For decades people in Ukraine were controlled by an atheistic regime. That’s why during most of the 20th century religious holidays were not included in the list of official Ukraine holidays, but in some mysterious way people remembered the special traditions and spirituality which distinguish religious holidays. Only at the end of the 1990’s were religious holidays in Ukraine resurrected. The traditions surrounding religious holidays and their importance in the social life have grown since then.
Easter or Holy Trinity Day.
Easter is considered the major holiday of the Orthodox religious calendar. The date of Easter changes each year according to the lunar calendar. Several other Christian holidays fix their dates by reference to Easter. Since the Orthodox Church uses the Julian or “Old Style” (OS) calendar, the calculations for the date of Easter are pretty complicated. To determine the date of Easter, you can use calculators from the Diocese of Ely web site.
The Christmas celebrations in Ukraine may be the most full of beauty and solemnity among the Ukraine holidays. The day of marking this day is January the 7th.
Triytsia or Pentecost (“the 50th day” in ancient Greek) commemorates the descent of the Holy Spirit upon the Apostles. This day celebrates the early dates of June.
Many of Ukrainian holidays are based not only on Christian-Pagans traditions, but are deeply rooted in a pagan culture. Ivana Kupala holiday (July 6-7) is the most mysterious and enigmatic holiday in the Slavic culture. It is the Holiday of Fire and Water and is surrounded with many legends and rituals of its own.
Other Ukraine Holidays.
Ukrainians are extremely sociable and friendly people, they love to visit each other at home or just to have casual conversation with strangers in the street.

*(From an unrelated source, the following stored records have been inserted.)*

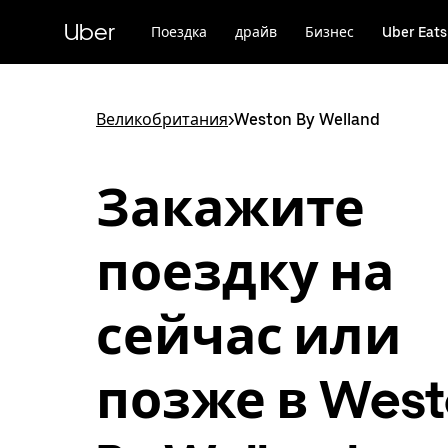
Пропустить
и
Uber
Поездка
драйв
Бизнес
Uber Eats
перейти
к
основному
содержимому
Великобритания
>
Weston By Welland
Закажите
поездку на
сейчас или
позже в West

Perhaps these are the main reasons for those numerous other Ukraine holidays which we have. Here are some of the most popular of them:
Tatiana’s Day or Students’ Day (January, 25).
Tatiana’s Day is a kind and cheerful holiday. Present day students enjoy the freedom, youth and coming vacations. For those who have been a student many years or decades ago, it is always the day to remember about the best days of their youth.
St. Valentine’s Day (February, 14).
This holiday was adopted from Western culture about 10 years ago. It has become very popular in Ukraine since then.
Men’s Day (October, 14).
Formerly was known as The Soviet Army Day. It is held as a sign of respect to all generations of the Soviet soldiers and military people who defended the Motherland from invaders. Now, this holiday is considered as an opportunity for men to have their own holiday, similar to the Women’s Day on March, 8.
Day of Knowledge (September, 1).
This is the first day of the new school year for all Schools, Colleges, Universities and Institutes.
Fool’s Day or Humor Day (April, 1).
April fool’s Day is celebrated everywhere in Ukraine, but nobody takes it more “seriously” than the “Humor Capital” of Ukraine, the city of Odessa. From the first minute at the annual “Yumorina” comedy festival you will feel that specific atmosphere, which brings hundreds of thousands of visitors to Odessa every April.